I would like very much to visit you, whereever you are. It has been a long time, and when we parted ways, I promised myself that wouldnt be the last time we saw eachother. I still have the picture oyu gifted to me. its in a frame, next to that lovely picture of us shooting absinth at whatever ridiculous hour in the morning. those were amazing times. thank god for the pictures, or else I might begin to doubt that those times ever really happened. I thought about selling the drawing on ebay for the easy millions it could make, but decided against it due to sentimental reasons. Or maybe im just waiting for it to go up in value even more? =P
Its funny. ever since I got back from France, ive never really had a “person”. For the longest time I always considered my highschool crush my best friend, and there was a time when considered me the same. since then, though, weve kind of gone our separate ways. Shes stills tuck on picking up bad guy after bad gyu after bad guy, while Ive kind of moved past that phase in my life. I managed to make things work with my girlfriend throughout the year, although, I wonder, to what end? Im actually in Nicaragua at the moment, staying with her family and studying spanish. Were going to be back in France next year, well, in a bout a month, but after that, nothing is certain. School is really hard for her, considering hes doing it in her third language, and the french system is designed to fail about sixty percent of the students. Not that bad of a thing when youre living with yoru family in France paying 200 euros a year. A very bad thign when your family comes from a third world country and is paying for an appt year round. I fear, if things take a turn for the worse, we may have to marry sooner than what would be natural, just to be able to stay together. I dont fear marriage, especially not with her. But I do fear getting married for a utility purpose. Im afraid what that woudl mean for the future. And im afraid of being wrong.
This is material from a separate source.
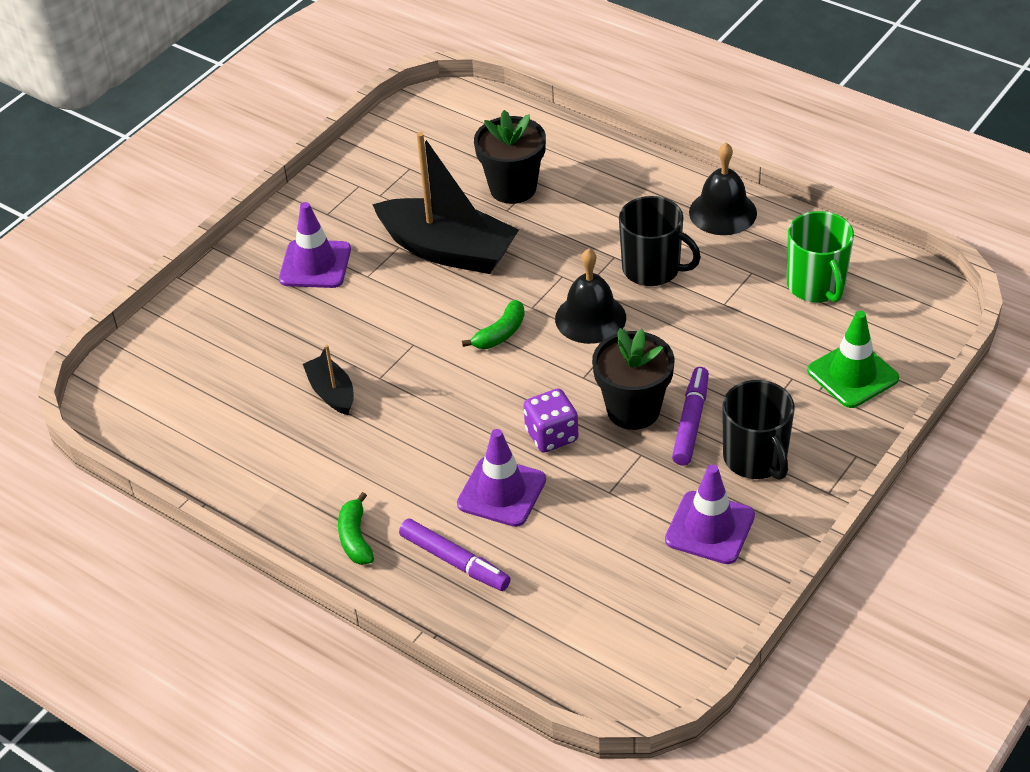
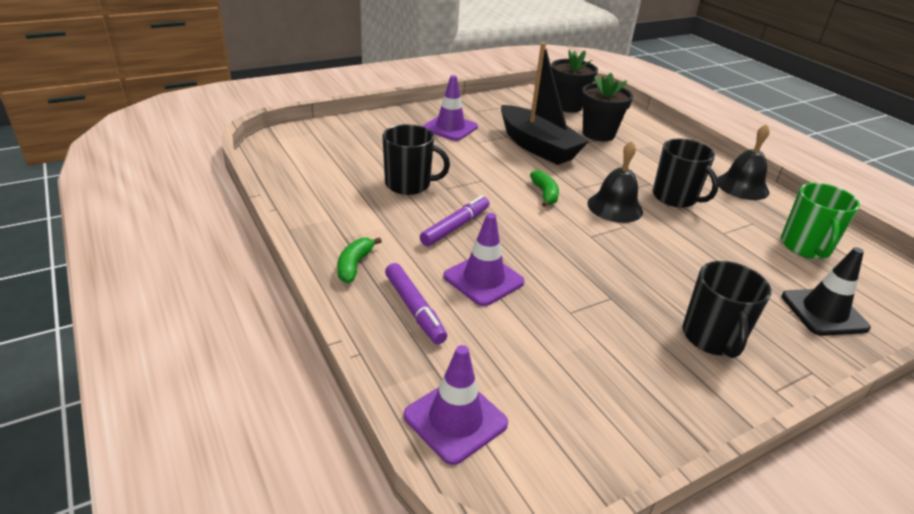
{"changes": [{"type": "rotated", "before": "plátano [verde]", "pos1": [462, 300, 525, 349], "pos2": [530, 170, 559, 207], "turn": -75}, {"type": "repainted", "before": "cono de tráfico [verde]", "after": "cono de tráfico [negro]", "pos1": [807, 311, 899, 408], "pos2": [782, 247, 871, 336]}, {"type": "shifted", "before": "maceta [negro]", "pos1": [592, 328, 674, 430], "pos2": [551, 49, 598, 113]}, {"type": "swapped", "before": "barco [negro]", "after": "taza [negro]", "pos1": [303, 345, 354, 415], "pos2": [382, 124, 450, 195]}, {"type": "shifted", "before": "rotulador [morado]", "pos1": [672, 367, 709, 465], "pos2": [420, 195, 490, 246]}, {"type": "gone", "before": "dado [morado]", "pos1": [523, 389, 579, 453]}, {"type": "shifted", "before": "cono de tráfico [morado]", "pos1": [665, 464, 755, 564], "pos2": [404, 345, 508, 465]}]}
This past year has been so weird for me. Despite my best efforts, I do believe I became somewhat of a hermit. I lived by mself in a two bedroom appt. I didnt eat very much. I drank and smoked quite a bit. I fell out of touch with all my friends save for a select few. My grades were better than they had ever been before, and i finished school with high honors. Yet, not happily. Sometimes I wonder if it was a mistake to do the long distance with her. Of course, the next moment I spend with her, that doubt is completely dismissed. I think its just that my life has been up in the air, completely without any sort of foundation or roots, for much too long. This past year of my life hung on a dream, the deam that the two of us would be able to get through the year and reunite in France. We made it that far, and i think that is inherently worth something in itself. But what cost is too costly, if I am forced to decide again. One of our options, if France didnt work out, was to stay long distance for 1-4 years. 4 years…thats nearly 1/5 of my total age. I dont think I could do that; I think I would try…and every time I get to that point of hinking im afraid to go further. I think I need to find someone to talk to again. Maybe, subcosnciously, Im hoping that person was you. Who knows, life is crazy, and Im a rambling fool right now.
I reckon youre much too busy for the kid who fell for the professor-to-be once upon a time. You know, having more of your own adventures, where they take you. If you do find the time to drop me a line though, I would really appreciate it. I really am sorry for dissapearing like I did. Not that its any excuse, but trust me when I tell you that youre not the only one ive let down this year. I hope your days are passing fabulously, and life is providing everything youve ever wanted from it. Until we meet again.